A survey and bibliography of Latin-language works written between 1300 and 1990. Vol. 1 offers a country-by-country history of Neo-Latin literature; each chapter concludes with a selective list of bibliographies, general works, cultural and literary histories, studies of genres, anthologies, and journals. Vol. 2 provides selective bibliographies of genres, language and style, prosody and metrics, texts and editions, and the development of Neo-Latin studies. Five indexes in each volume: persons; places; literary subjects; other subjects; manuscripts. Written for the most part by one of the foremost Neo-Latinists, the Companion is the essential guide to the subject, important for its historical surveys as well as its compilation of widely dispersed scholarship and editions.

S4940

Strecker, Karl. Introduction to Medieval Latin. Trans. and rev. Robert B. Palmer. 4th ed. Dublin: Weidmann, 1967. 174 pp. PA2816.S87.

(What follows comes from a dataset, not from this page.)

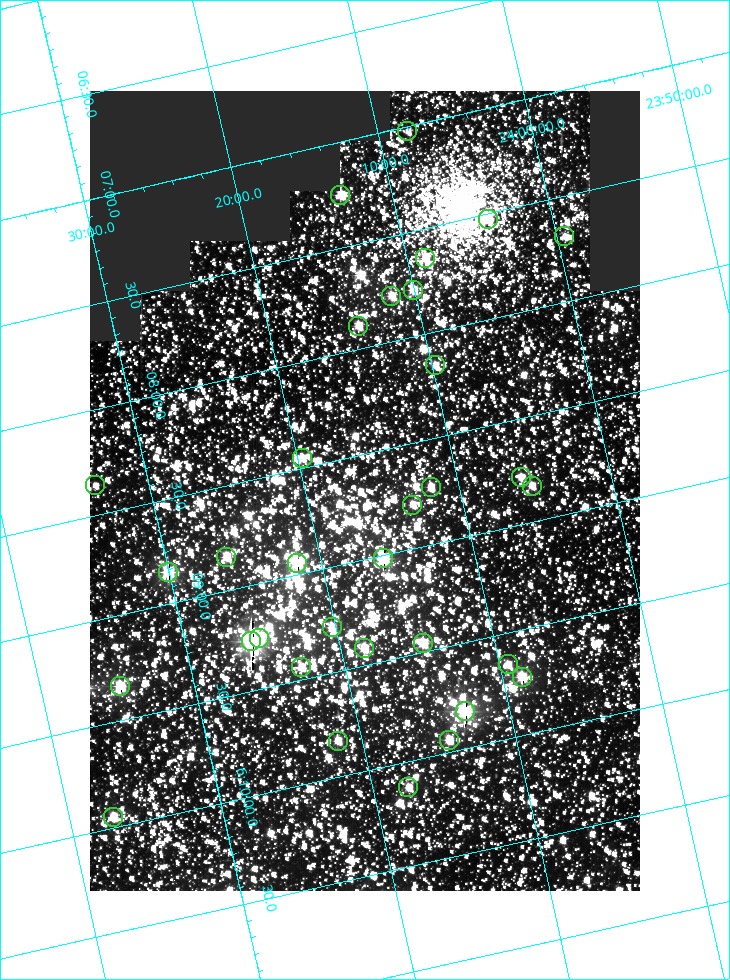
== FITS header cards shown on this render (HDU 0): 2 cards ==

A survey of reference sources, editions, and scholarship (principally through 1955, with some additions through 1961) that describes and occasionally evaluates general reference works, dictionaries, literary histories, periodicals, libraries, paleographical guides, and studies of language, poetry, and prose. Additions and corrections appear on pp. 161–74. Two indexes: subjects; scholars. Although poorly organized in places and now dated, the Introduction remains a standard guide. Supplement coverage with IJsewijn, Companion to Neo-Latin Studies (S4935); Albert C. Friend, “Medieval Latin Literature,” pp. 1–33 in Fisher, Medieval Literature of Western Europe (M1830); and Medieval Latin: An Introduction and Bibliographical Guide, ed. F. A. C. Mantello and A. G. Rigg (Washington: Catholic U of America P, 1996; 774 pp.). The first part of the last work lists reference works; however, the descriptions and evaluations are sometimes inaccurate (e.g., Bibliographie internationale de l’humanisme et de la Renaissance [M2025] is deemed “comprehensive”), and the lack of a subject index makes the work much less accessible than it should be.